The hearing officer agreed, but the Court did not.

First, the Court noted that while the Rule sounded like the standard in New York Times Co. v. Sullivan, “the limits on professional speech by attorneys are not coextensive with the limits of the First Amendment.” Therefore, while defamation is governed by a subjective standard (i.e., that the person making the statement entertained serious doubts as to its truth), violations of Rule 8.2(a) are governed by an objective one:

Did the attorney lack any objectively reasonable basis for making the statement at issue, considering its nature and the context in which the statement was made?

But even under this more rigorous standard, Dixon’s statements did not violate Rule 8.2(a) because Dixon was “engaged in good faith professional advocacy in a legal proceeding requiring critical assessment of a judge or a judge’s decision” when he made the statements.

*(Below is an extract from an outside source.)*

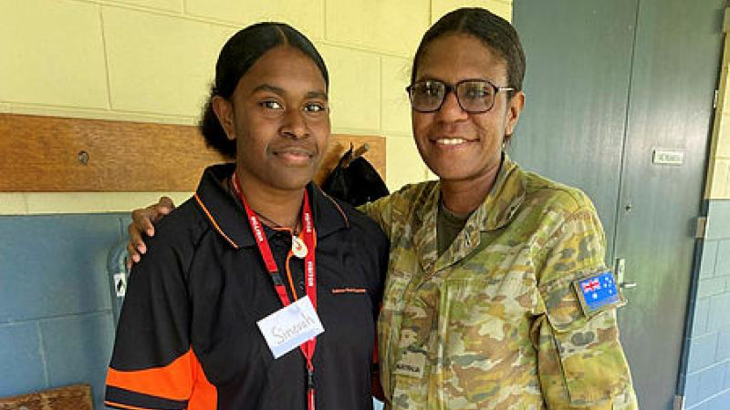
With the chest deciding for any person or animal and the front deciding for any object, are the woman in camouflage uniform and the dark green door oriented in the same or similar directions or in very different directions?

But even though Rule 8.2 holds attorneys to a higher disciplinary standard than New York Times does in defamation cases, we also recognize that attorneys need wide latitude in engaging robust and effective advocacy on behalf of their clients—particularly on issues, as here, that require criticism of a judge or a judge’s ruling. And as discussed above, in seeking a change of judge under Criminal Procedure Rule 12(B), a party must allege personal bias or prejudice on the part of the judge—and an attorney must therefore be allowed to assist the client in doing what the rule requires. A motion for a change of judge due to personal bias is inherently sensitive, but it implicates the client’s fundamental due process right to a neutral decision maker. Counsel’s advocacy on such matters must not be chilled by an overly restrictive interpretation of Rule 8.2(a).
We will therefore interpret Rule 8.2(a)’s limits to be the least restrictive when an attorney is engaged in good faith professional advocacy in a legal proceeding requiring critical assessment of a judge or a judge’s decision. In any other context, counsel’s advocacy would be limited only by Professional Conduct Rule 3.1, which requires only “a basis in law and fact . . . that is not frivolous,” and Indiana Trial Rule 11(a), under which an attorney’s signature “constitutes a certificate by him that he has read the pleadings; that to the best of his knowledge, information, and belief, there is good ground to support it; and that it is not interposed for delay.” And while criticism of a judge necessarily implicates Rule 8.2(a), even in genuine professional advocacy, any further restrictions of counsel’s advocacy on that sensitive subject should be as minimal as possible.

Under these standards, Dixon’s statements (which were supported by “a lengthy recitation of facts, in documents totaling 40 pages in length”) did not violate Rule 8.2(a).


  1. Violations of Prof. Cond. Rule 8.2(a) will be judged on whether the attorney lacked any objectively reasonable basis for making the statement at issue.
  2. Criticism of a judge made in the course of good faith professional advocacy in a legal proceeding requiring critical assessment of a judge or a judge’s decision will be given wide latitude.
  3. Counsel should document the facts upon which their criticism of a judge relies, even if it falls within the “safer harbor” of lesson #2.